Akan Hal Hero, pengelola jenama IKEA, Guardian, dan Hero supermarket itu masih merugi karena sejumlah faktor, kata Patrik Lindvall, presiden direktur perseroan. Di antaranya kombinasi dari biaya tidak berulang bersih yang timbul akibat dari restrukturisasi Giant serta biaya tambahan terkait pajak yang menyumbang 70 persen dari kerugian.

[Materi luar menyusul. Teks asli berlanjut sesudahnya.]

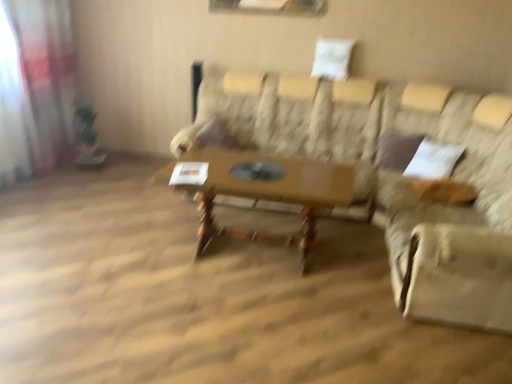
You are a GUI agent. You are given a task and a screenshot of the screen. Output one action in this format:
    pyautogui.click(x=<x>, y=<y>)
    Task: Click on the vacant area to the right of wooden table at center
    The width and height of the screenshot is (512, 384).
    Given the screenshot: What is the action you would take?
    pyautogui.click(x=371, y=271)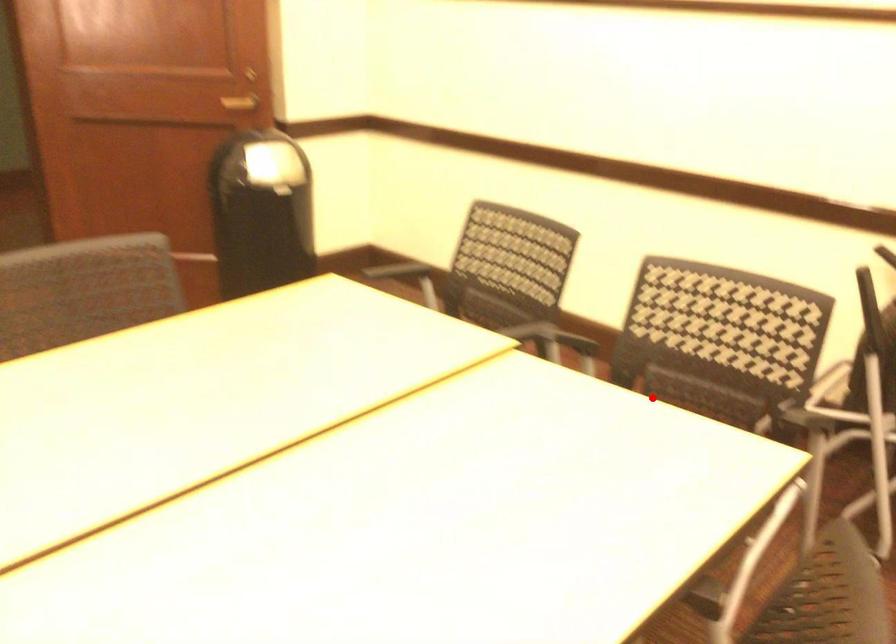
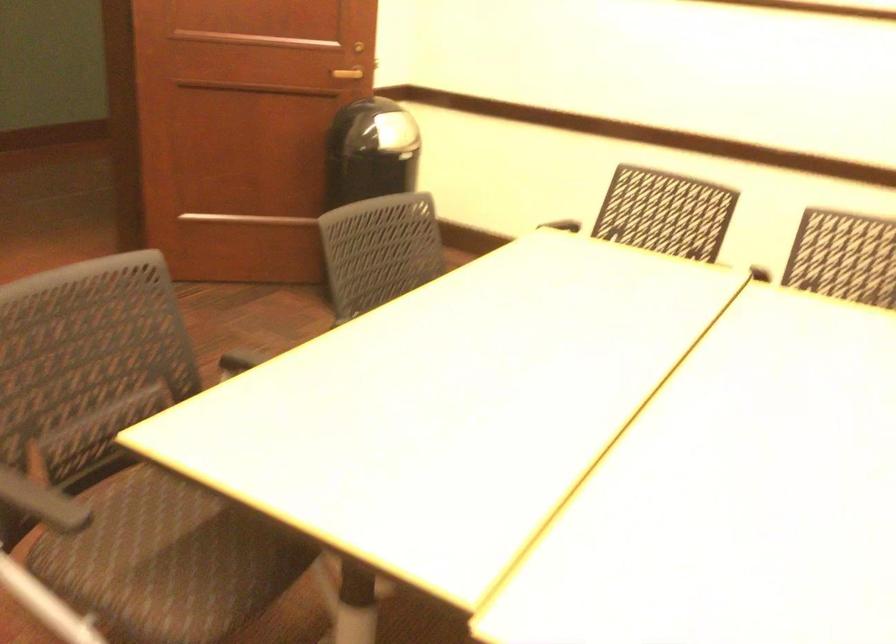
Question: I am providing you with two images of the same scene from different viewpoints. A red point is marked on the first image. Is the red point's position out of view in image 2?

Choices:
 (A) Yes
 (B) No

Answer: (A)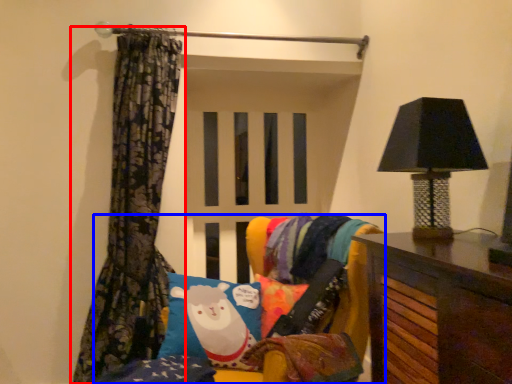
Question: Which of the following is the farthest to the observer, curtain (highlighted by a red box) or furniture (highlighted by a blue box)?

Choices:
 (A) curtain
 (B) furniture

Answer: (A)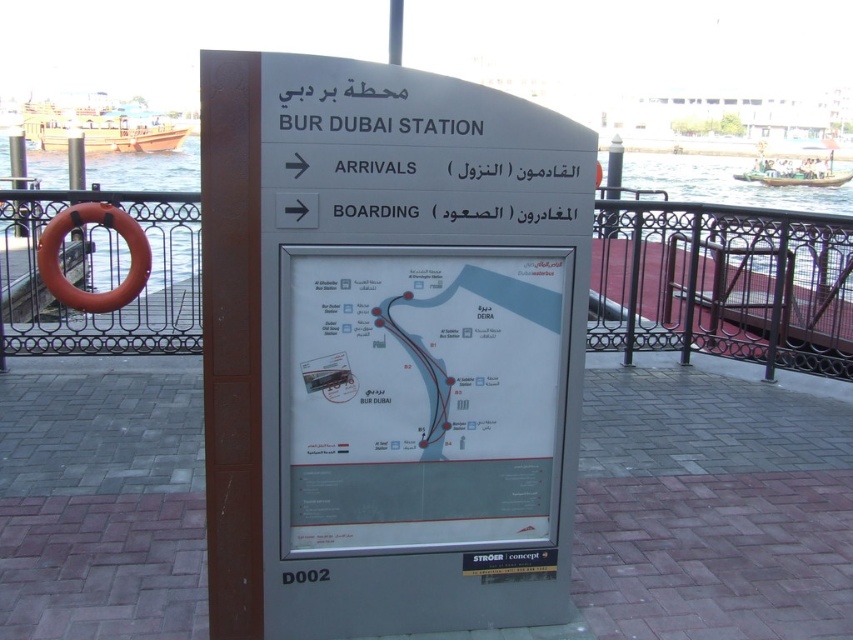
You are at Bur Dubai Station and need to reach the ARRIVALS area. You see a white plastic sign at center and an orange rubber ring at left. Which object is taller and can help you locate the direction to ARRIVALS?

The white plastic sign at center is much taller than the orange rubber ring at left and contains directional arrows pointing towards ARRIVALS, so it can help you locate the direction to ARRIVALS.

You are a tourist holding a 10 feet long guide rope and want to secure it between the white paper map at center and the orange rubber ring at left. Can you do this without the rope touching the water?

The distance between the white paper map at center and the orange rubber ring at left is 11.81 feet, which is longer than your 10 feet guide rope. Therefore, the rope cannot span the entire distance without touching the water.

What is the spatial relationship between the white plastic sign at center and the metal railing in the background?

The white plastic sign at center is positioned closer to the viewer than the metal railing in the background.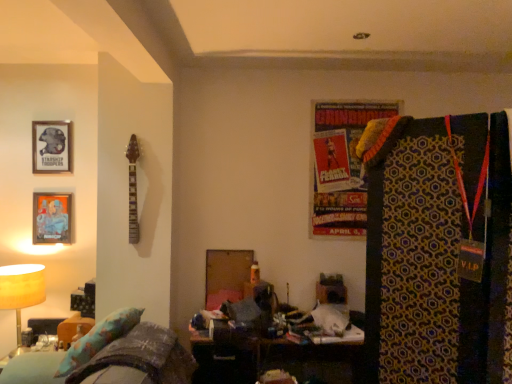
Question: From the image's perspective, is matte yellow lampshade at left located above or below metallic silver picture frame at upper left, positioned as the 1th picture frame in top-to-bottom order?

Choices:
 (A) above
 (B) below

Answer: (B)

Question: Considering the relative positions of matte yellow lampshade at left and metallic silver picture frame at upper left, which appears as the 2th picture frame when ordered from the bottom, in the image provided, is matte yellow lampshade at left to the left or to the right of metallic silver picture frame at upper left, which appears as the 2th picture frame when ordered from the bottom,?

Choices:
 (A) right
 (B) left

Answer: (B)

Question: Which object is the closest to the metallic silver picture frame at left, which is the second picture frame from top to bottom?

Choices:
 (A) metallic silver picture frame at upper left, which appears as the 2th picture frame when ordered from the bottom
 (B) fluffy fabric couch at lower left
 (C) matte yellow lampshade at left

Answer: (A)

Question: Estimate the real-world distances between objects in this image. Which object is farther from the matte yellow lampshade at left?

Choices:
 (A) metallic silver picture frame at left, which is the second picture frame from top to bottom
 (B) metallic silver picture frame at upper left, positioned as the 1th picture frame in top-to-bottom order
 (C) fluffy fabric couch at lower left

Answer: (B)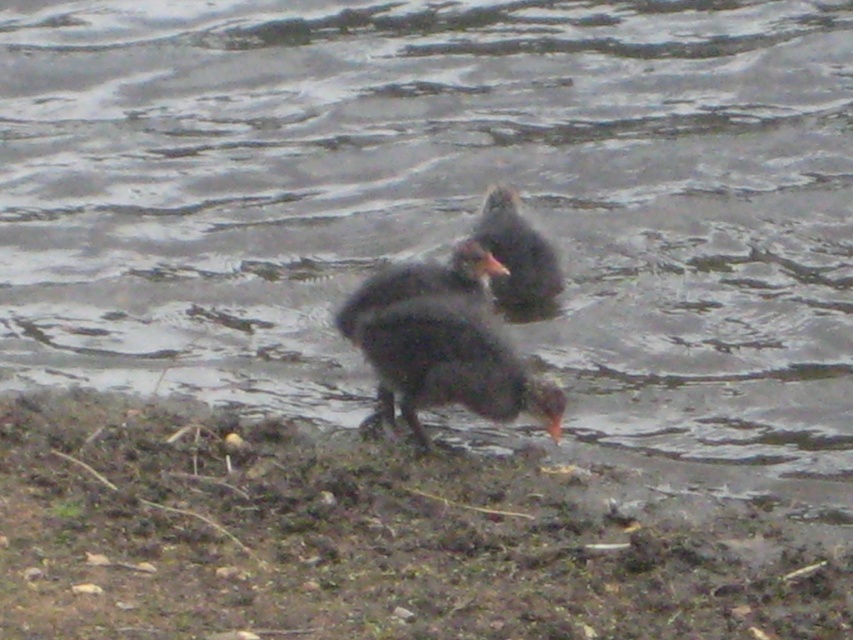
Between brown muddy ground at lower center and dark feathered bird at center, which one has less height?

With less height is brown muddy ground at lower center.

Is point (102, 552) positioned in front of point (366, 348)?

Yes, point (102, 552) is in front of point (366, 348).

Image resolution: width=853 pixels, height=640 pixels. Find the location of `brown muddy ground at lower center`. brown muddy ground at lower center is located at coordinates (361, 541).

Is point (554, 296) behind point (494, 275)?

Yes, it is.

Measure the distance between dark gray feathers duck at center and camera.

They are 4.77 meters apart.

Locate an element on the screen. The width and height of the screenshot is (853, 640). dark gray feathers duck at center is located at coordinates (517, 257).

Who is lower down, dark feathered bird at center or dark gray feathers duck at center?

Pada Mei 2021, Hero memutuskan untuk menutup seluruh operasi bisnis jenama Giant, dan mengalihkannya ke investasi pada merek lainnya. Hal tersebut merupakan respons dalam menghadapi dinamika pasar. Pada semester kedua tahun lalu, perseroan mengubah enam toko Giant menjadi Hero Supermarket dan IKEA membuka toko pertamanya di luar Jawa yaitu Bali.
“Durasi dan luasnya dampak pandemi COVID-19 terhadap Hero masih belum pasti. Namun, Hero optimistis dengan kehati-hatian bahwa kondisi perdagangan akan membaik pada 2022 mengikuti peningkatan kinerja selama paruh kedua 2021. Perseroan tetap berkomitmen terhadap masa depan bisnis ritelnya di Indonesia,” ujar Patrik dalam keterbukaan informasi kepada Bursa Efek Indonesia (BEI).
Sebagai tambahan, Bank Indonesia (BI) sebelumnya merekam pemulihan sektor usaha ritel. Pasalnya, indeks penjualan eceran pada Desember 2021 mencapai 216,3, atau meningkat 13,8 persen ketimbang periode sama tahun lalu. Menurut bank sentral, peningkatan tersebut terutama bersumber dari kelompok makanan, minuman dan tembakau serta bahan bakar kendaraan bermotor (BBM).